Ed Oliver, DT, Buffalo Bills
2019 Stats: 33 tackles (23 solos), 6 tackles for loss, 3 sacks, 6 QB hits, 1 forced fumble, 3 passes defended
Ed Oliver is another defensive tackle whose play took a bit of a step back in 2020. Oliver had a good rookie season for Buffalo in 2019 but didn’t statistically build off of that success in year two. One of the reasons attributed to that was Buffalo wanting to play him more at nose tackle with Star Lotulelei opting out. As I said earlier with Kenny Clark, playing that spot leads to more center/guard double teams inside. The nose tackle is also responsible to fill the inside gap and eat up blockers for the defense. This makes it difficult to put up the stats we look for in our IDP fantasy leagues. Oliver is an elite athlete for an interior defensive lineman, but he doesn’t have the size to take on double teams regularly.
(Below is a quick reminder of how good an athlete Oliver is, per Kent Lee Platte’s RAS scoring system.)
With the 9th pick in the 2019 NFL Draft, the #Bills select Ed Oliver, DT, Houston.

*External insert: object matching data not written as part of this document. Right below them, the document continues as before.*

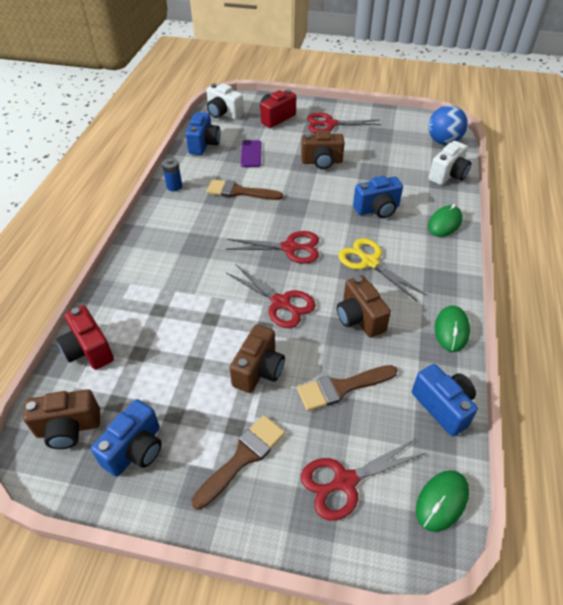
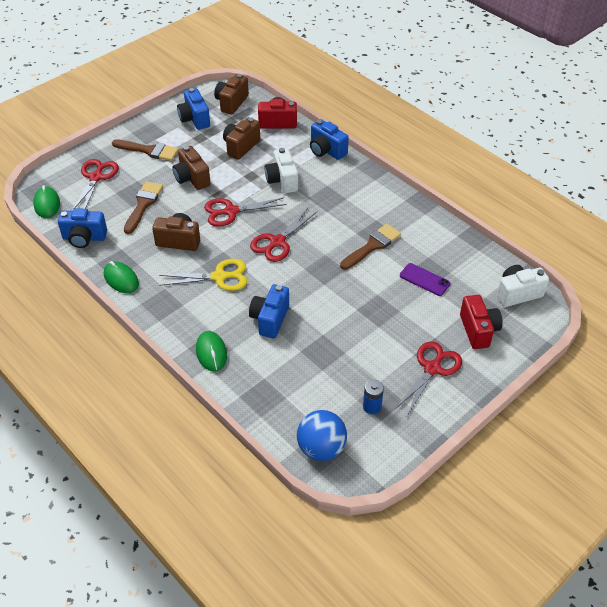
camera: 125 degrees right, 0 degrees up
(174, 186) = (413, 212): blue battery -> blue battery (372, 406)
(204, 144) = (466, 255): blue camera -> blue camera (326, 150)
(243, 457) = (149, 150): brown brush -> brown brush turned 60 degrees counterclockwise
(322, 162) = (369, 322): brown camera -> brown camera (241, 146)
(448, 175) = (266, 406): white camera -> white camera (282, 181)

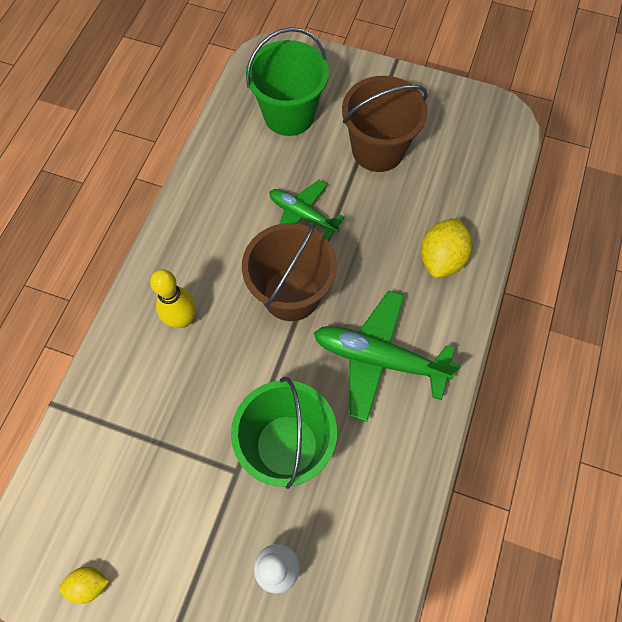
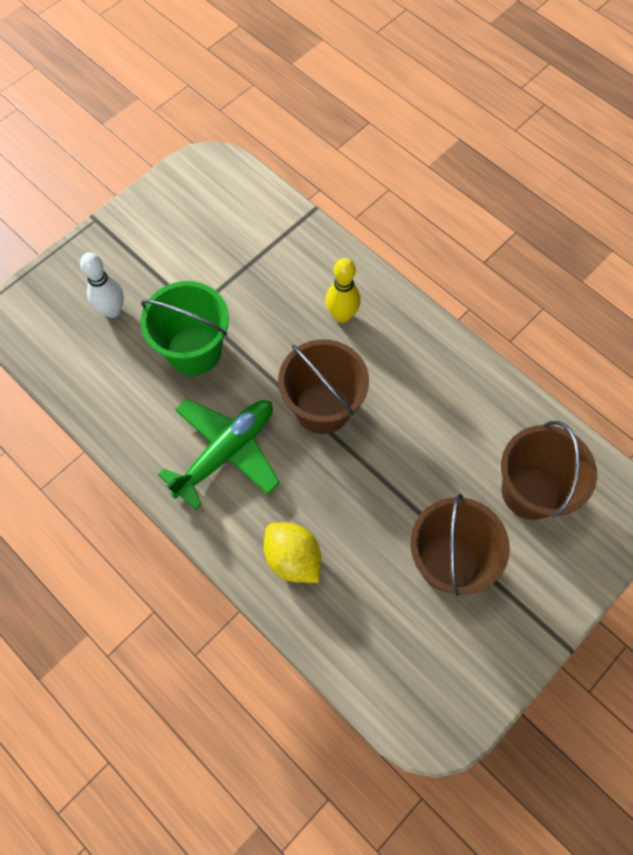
camera: 115 degrees right, 0 degrees up
(89, 584) = (173, 197): yellow lemon -> none
(289, 115) = (530, 491): green bucket -> brown bucket
(302, 215) = (401, 452): green plane -> none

— Kent Lee Platte (@MathBomb) April 26, 2019
I see a path for Oliver to have much more success this coming season. Lotulelei will be back to play nose tackle along with the likes of Vernon Butler and Harrison Phillips. This will allow Oliver to play more three-technique where he can utilize his skill-set to make more impact plays. The Bill’s defensive line should also be much improved this year. A.J. Epenesa should make more of an impact in year two and the Bills also drafted two talented rookies in Gregory Rousseau and Carlos Basham Jr. Oliver is a young, talented interior lineman who can get after the quarterback from inside. Playing a more fitting role and having more talent around him, Oliver should be much improved on the DL in 2021. In defensive tackle required leagues, I’m looking to acquire Oliver wherever I can, especially if managers are growing impatient.